**Goal of the exercise:** Set down the listing again, word for word.

**Records shown:**

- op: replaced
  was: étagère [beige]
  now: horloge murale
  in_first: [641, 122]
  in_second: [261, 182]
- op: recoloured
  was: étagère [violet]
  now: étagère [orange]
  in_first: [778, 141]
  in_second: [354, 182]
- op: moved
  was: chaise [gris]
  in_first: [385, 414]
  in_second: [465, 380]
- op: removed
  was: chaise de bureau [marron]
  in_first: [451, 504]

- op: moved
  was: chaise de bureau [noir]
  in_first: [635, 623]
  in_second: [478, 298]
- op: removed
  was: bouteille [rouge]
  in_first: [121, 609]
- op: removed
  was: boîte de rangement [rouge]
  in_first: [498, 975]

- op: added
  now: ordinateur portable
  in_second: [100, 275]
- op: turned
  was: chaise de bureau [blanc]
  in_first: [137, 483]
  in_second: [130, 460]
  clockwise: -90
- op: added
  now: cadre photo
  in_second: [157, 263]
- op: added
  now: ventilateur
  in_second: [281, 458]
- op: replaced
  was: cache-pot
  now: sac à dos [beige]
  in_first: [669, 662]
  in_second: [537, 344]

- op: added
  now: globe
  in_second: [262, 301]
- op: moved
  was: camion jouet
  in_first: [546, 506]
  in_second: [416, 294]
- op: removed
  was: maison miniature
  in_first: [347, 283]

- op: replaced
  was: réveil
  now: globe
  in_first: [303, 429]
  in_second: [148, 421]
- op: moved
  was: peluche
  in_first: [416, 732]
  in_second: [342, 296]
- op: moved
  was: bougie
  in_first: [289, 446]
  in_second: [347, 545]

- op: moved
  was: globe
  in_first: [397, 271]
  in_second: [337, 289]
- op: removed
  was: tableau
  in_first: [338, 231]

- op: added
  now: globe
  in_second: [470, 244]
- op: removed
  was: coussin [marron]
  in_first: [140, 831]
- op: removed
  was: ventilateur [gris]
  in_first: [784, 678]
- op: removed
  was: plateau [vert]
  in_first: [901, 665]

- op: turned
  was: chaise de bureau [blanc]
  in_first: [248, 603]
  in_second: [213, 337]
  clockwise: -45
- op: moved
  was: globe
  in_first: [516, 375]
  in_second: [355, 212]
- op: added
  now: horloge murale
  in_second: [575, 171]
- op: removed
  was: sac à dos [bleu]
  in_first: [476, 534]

**Your solution:**
- op: replaced
  was: étagère [beige]
  now: horloge murale
  in_first: [641, 122]
  in_second: [261, 182]
- op: recoloured
  was: étagère [violet]
  now: étagère [orange]
  in_first: [778, 141]
  in_second: [354, 182]
- op: moved
  was: chaise [gris]
  in_first: [385, 414]
  in_second: [465, 380]
- op: removed
  was: chaise de bureau [marron]
  in_first: [451, 504]

- op: moved
  was: chaise de bureau [noir]
  in_first: [635, 623]
  in_second: [478, 298]
- op: removed
  was: bouteille [rouge]
  in_first: [121, 609]
- op: removed
  was: boîte de rangement [rouge]
  in_first: [498, 975]

- op: added
  now: ordinateur portable
  in_second: [100, 275]
- op: turned
  was: chaise de bureau [blanc]
  in_first: [137, 483]
  in_second: [130, 460]
  clockwise: -90
- op: added
  now: cadre photo
  in_second: [157, 263]
- op: added
  now: ventilateur
  in_second: [281, 458]
- op: replaced
  was: cache-pot
  now: sac à dos [beige]
  in_first: [669, 662]
  in_second: [537, 344]

- op: added
  now: globe
  in_second: [262, 301]
- op: moved
  was: camion jouet
  in_first: [546, 506]
  in_second: [416, 294]
- op: removed
  was: maison miniature
  in_first: [347, 283]

- op: replaced
  was: réveil
  now: globe
  in_first: [303, 429]
  in_second: [148, 421]
- op: moved
  was: peluche
  in_first: [416, 732]
  in_second: [342, 296]
- op: moved
  was: bougie
  in_first: [289, 446]
  in_second: [347, 545]

- op: moved
  was: globe
  in_first: [397, 271]
  in_second: [337, 289]
- op: removed
  was: tableau
  in_first: [338, 231]

- op: added
  now: globe
  in_second: [470, 244]
- op: removed
  was: coussin [marron]
  in_first: [140, 831]
- op: removed
  was: ventilateur [gris]
  in_first: [784, 678]
- op: removed
  was: plateau [vert]
  in_first: [901, 665]

- op: turned
  was: chaise de bureau [blanc]
  in_first: [248, 603]
  in_second: [213, 337]
  clockwise: -45
- op: moved
  was: globe
  in_first: [516, 375]
  in_second: [355, 212]
- op: added
  now: horloge murale
  in_second: [575, 171]
- op: removed
  was: sac à dos [bleu]
  in_first: [476, 534]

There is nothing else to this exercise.